- Born: 23 March 1942 Jaffna, Northern Province, Sri Lanka
- Died: 27 July 1983 (aged 41) Welikada Prison, Colombo, Sri Lanka
- Occupations: Founding member of Gandhiyam, a Tamil social welfare organization, Registered Medical Practitioner (RMP)
- Known for: Sri Lankan Tamil nationalism, Humanitarian

= Rajasundaram =

Dr. S Rajasundaram was a Sri Lankan Tamil activist known for his struggle for the rights of Tamil people in Sri Lanka, through peaceful and democratic means. Along with his friend S.A. David, He founded Gandhiyam, a social service organization, named after the Indian revolutionary Mahatma Gandhi, that was aimed at economic, social, cultural revival of the Tamils and also fight the Sri Lankan state's repeated and continued policies of oppressing the Tamils and denying them of their rights. The Sri Lankan government unlawfully arrested along with him, several thousands Tamil activists and he was sentenced to the Welikada Prison where he was subsequently killed during the anti-Tamil pogrom of 1983.

==Social Work==
Rajasundaram along with his friend and noted architect S.A. David, founded Gandhiyam to peacefully resist the Sri Lankan state terror through Gandhian principles and also lead the Tamil people to live as per the Gandhian ways of life. In a span of 5 years, the organization had a sound presence throughout the traditional homelands of the Tamils in Sri Lanka, in Jaffna, Kilinochchi, Mannar, Mullaitivu, Vavuniya, Trincomalee and Batticaloa.

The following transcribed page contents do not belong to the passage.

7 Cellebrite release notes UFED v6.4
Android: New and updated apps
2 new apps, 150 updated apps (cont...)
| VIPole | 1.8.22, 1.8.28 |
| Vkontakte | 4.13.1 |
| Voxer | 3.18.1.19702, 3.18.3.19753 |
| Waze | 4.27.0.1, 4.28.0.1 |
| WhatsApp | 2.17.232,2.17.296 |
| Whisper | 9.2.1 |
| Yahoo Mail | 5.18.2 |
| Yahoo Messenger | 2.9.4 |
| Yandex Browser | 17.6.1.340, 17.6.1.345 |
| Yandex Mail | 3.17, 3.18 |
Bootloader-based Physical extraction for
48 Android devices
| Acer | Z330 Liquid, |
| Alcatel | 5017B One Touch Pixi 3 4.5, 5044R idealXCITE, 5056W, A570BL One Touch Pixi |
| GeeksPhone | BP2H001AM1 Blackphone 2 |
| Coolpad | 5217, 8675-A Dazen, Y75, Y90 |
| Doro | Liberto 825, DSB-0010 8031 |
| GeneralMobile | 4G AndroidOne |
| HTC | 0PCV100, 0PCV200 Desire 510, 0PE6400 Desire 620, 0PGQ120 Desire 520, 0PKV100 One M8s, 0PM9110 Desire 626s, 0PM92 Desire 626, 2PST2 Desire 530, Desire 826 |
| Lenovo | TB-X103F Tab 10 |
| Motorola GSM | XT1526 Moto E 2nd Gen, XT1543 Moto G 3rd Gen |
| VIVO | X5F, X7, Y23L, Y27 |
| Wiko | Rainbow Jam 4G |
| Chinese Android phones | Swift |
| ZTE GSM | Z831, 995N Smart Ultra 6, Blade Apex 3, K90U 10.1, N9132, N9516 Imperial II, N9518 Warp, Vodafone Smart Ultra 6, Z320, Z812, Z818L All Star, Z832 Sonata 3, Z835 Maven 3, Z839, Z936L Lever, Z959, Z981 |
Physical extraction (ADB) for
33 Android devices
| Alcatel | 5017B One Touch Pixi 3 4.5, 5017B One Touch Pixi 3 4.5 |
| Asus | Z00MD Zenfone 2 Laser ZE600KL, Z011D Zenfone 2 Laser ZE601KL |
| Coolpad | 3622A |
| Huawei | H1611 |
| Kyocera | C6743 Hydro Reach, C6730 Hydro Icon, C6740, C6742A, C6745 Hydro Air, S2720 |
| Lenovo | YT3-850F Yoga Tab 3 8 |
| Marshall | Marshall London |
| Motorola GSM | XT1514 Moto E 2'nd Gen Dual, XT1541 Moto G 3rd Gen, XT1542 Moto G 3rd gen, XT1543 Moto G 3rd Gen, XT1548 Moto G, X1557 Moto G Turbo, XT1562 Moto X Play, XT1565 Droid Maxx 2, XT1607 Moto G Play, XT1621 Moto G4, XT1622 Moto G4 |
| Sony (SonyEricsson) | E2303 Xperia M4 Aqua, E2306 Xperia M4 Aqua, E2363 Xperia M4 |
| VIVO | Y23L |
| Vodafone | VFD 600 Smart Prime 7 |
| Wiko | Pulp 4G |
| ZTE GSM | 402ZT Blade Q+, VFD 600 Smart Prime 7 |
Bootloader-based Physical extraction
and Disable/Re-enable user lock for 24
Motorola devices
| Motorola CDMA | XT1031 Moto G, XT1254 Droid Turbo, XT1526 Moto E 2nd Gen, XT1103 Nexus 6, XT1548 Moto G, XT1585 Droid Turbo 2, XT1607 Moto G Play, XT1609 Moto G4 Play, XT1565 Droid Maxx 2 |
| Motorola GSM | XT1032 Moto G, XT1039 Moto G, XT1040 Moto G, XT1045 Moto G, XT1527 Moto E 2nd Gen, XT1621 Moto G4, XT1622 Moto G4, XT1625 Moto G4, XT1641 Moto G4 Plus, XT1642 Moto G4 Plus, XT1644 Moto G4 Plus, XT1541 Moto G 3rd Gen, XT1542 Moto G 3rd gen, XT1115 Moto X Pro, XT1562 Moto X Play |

At the time of their arrest, the organization had 450 pre schools with an average of thirty students each were providing daily milk and triposha and Kindergarten teaching facilities to village children. Mobile clinics equipped with basic preventive and curative medicine were making regular rounds to outlying villages. A training center was preparing thirty to forty young women, every three months for Gandhiyam work in their own villages. In addition, Gandhiyam with other social service organizations was assisting 5,000 refugee families from Tea Estates to settle down to safe life among the traditional Tamil villages.

==Arrest and murder==
After constant monitoring and crackdown of their social activities by the Sri Lankan government forces, Rajasundaram along with David were finally arrested in April, 1983, under the infamous PTA.

The charges consisted of:

1. Meeting Uma Maheswaran and not informing the police
2. Meeting Santhathiar and not informing the police
3. Assisting Uma and Santhathiar to escape to India

Both were imprisoned for life for these charges. Following imprisonment, They were allegedly subject to both physical and mental forms of torture. Dr. Rajasunderam was severely attacked, his left arm dislocated, his ear drums broken and left on several occasions unconscious on the floor. On 25 July 1983, several Tamil inmates of the Welikada Prison, almost all of them exclusively detained under the PTA were attacked by Sinhala prisoners and guards as a part of the larger pogrom against Tamils. 35 including one 16-year-old were brutally murdered and dumped in front of a statue of the Buddha in the prison yard.

The remaining Tamil prisoners those who managed to survive the massacre were detained at the youth ward and the first floor of the prison. Two days later, on 27 July, armed Sinhalese prisoners broke into both these cells where Rajasundaram and David among others were housed. Nearly 40 prisoners armed with axes, swords, crowbars, iron pipes and wooden logs appeared before the cell and started to break the lock. Dr. Rajasundaram who went up to the door pleading with the assailants to give up their violence was dragged out by the group who killed him by smashing his head with an iron rod.